*** DATA RECORDS ***
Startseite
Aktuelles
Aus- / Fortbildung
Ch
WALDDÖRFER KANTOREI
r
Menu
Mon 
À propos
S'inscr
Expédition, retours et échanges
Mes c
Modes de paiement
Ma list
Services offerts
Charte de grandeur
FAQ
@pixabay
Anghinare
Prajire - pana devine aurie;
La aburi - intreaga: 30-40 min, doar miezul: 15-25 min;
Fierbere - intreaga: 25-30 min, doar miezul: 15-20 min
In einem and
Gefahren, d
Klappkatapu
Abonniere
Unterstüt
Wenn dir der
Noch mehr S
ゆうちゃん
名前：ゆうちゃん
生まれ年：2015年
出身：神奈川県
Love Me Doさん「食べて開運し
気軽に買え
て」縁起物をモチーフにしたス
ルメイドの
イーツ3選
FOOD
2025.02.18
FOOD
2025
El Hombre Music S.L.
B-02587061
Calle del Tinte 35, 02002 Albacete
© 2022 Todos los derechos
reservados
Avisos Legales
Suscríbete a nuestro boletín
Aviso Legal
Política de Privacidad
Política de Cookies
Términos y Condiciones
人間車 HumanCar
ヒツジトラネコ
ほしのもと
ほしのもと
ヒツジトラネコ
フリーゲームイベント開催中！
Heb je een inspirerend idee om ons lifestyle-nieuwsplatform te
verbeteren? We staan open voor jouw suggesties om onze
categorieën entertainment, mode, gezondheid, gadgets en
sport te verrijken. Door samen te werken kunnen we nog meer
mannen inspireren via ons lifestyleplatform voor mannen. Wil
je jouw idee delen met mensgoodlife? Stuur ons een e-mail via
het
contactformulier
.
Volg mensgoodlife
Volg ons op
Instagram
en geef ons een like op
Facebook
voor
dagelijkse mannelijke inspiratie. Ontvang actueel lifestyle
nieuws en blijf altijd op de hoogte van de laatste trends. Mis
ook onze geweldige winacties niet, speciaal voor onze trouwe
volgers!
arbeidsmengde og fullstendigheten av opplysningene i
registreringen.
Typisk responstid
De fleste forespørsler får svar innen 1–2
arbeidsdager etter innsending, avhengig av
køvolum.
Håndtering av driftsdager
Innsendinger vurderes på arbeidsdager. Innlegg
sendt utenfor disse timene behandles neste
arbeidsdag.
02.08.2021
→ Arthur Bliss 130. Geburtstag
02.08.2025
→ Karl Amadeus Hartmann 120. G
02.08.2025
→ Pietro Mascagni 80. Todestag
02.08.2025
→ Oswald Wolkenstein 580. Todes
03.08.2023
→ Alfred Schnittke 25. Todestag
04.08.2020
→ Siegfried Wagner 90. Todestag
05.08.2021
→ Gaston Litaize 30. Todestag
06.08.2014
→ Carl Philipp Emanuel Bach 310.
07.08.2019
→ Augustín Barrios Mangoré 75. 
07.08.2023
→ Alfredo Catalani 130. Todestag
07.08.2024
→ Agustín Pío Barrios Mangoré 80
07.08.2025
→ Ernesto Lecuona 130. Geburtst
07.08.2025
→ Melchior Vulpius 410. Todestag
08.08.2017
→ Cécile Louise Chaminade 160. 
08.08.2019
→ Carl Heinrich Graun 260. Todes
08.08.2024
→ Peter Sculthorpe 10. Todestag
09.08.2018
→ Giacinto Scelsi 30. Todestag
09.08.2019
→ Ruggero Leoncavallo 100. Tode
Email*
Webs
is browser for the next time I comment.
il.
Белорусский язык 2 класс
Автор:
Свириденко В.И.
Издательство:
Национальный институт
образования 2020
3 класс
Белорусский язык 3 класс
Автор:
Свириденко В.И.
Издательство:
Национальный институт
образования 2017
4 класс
***
*** DATA RECORDS ***
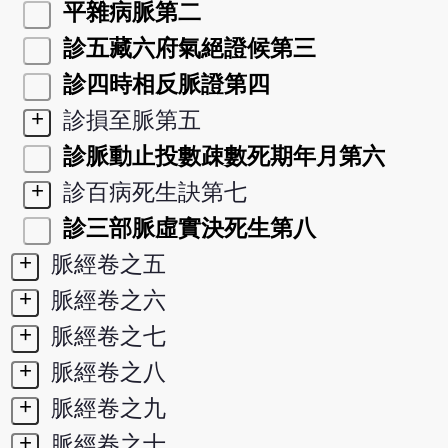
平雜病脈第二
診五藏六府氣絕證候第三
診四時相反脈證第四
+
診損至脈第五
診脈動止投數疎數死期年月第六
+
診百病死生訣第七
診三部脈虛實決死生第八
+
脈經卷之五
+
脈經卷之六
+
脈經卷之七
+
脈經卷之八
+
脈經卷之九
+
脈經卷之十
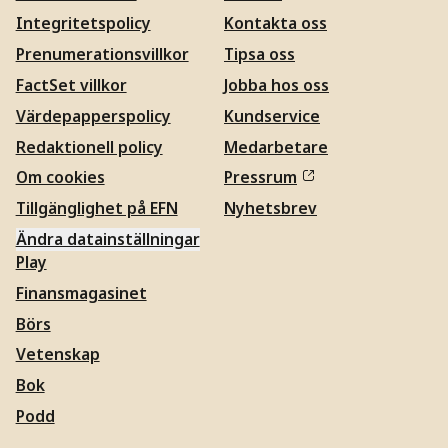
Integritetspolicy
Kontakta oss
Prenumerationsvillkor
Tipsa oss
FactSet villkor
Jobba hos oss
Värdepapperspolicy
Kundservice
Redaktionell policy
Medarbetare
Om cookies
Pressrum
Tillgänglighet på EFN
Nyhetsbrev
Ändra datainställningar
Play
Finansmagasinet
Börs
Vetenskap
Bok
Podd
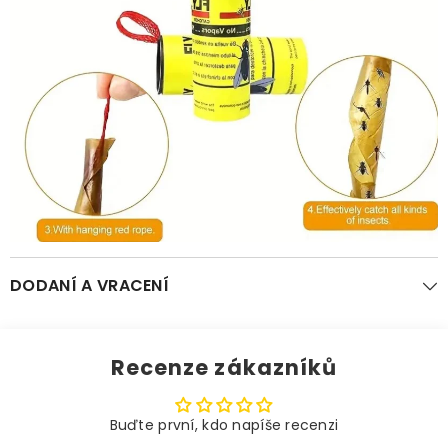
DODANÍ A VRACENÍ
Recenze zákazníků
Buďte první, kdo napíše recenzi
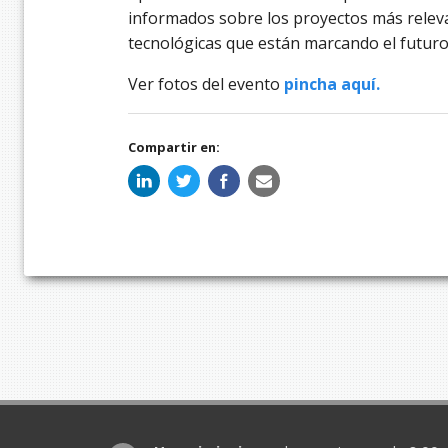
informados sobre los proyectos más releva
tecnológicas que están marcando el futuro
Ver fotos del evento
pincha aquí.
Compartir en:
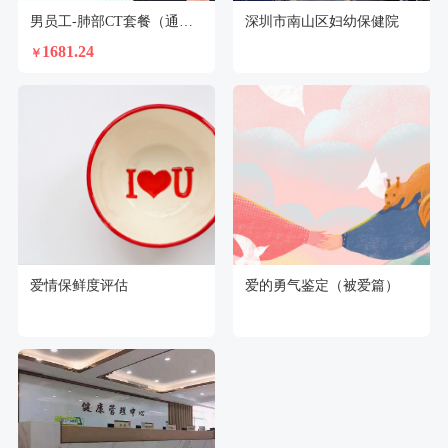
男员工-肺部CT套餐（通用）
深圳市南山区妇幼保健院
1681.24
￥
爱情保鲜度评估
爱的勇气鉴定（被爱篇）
***
*** DATA RECORDS ***
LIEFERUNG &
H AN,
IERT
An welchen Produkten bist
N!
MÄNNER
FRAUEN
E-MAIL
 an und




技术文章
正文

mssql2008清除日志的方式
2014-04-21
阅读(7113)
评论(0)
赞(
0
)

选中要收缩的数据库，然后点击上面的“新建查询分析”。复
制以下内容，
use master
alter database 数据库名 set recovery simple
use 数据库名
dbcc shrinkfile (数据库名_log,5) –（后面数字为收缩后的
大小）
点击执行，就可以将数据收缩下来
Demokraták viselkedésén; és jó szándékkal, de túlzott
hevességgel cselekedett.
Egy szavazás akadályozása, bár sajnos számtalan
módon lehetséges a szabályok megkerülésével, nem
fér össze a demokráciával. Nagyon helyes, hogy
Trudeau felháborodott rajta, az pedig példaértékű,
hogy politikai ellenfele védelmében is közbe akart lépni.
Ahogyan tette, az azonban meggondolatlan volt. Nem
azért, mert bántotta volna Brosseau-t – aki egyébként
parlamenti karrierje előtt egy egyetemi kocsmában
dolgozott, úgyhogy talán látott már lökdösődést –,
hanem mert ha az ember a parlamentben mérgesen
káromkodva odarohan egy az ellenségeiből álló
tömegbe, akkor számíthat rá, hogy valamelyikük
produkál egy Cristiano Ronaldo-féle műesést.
***
- **GOAL OF THE EXERCISE**
Which lines of the data contain the string "voor"? List each of those lines in full, treating uppercase and lowercase as different.

- **SOLUTION TO THIS PROBLEM**
verbeteren? We staan open voor jouw suggesties om onze
mannen inspireren via ons lifestyleplatform voor mannen. Wil
voor
ook onze geweldige winacties niet, speciaal voor onze trouwe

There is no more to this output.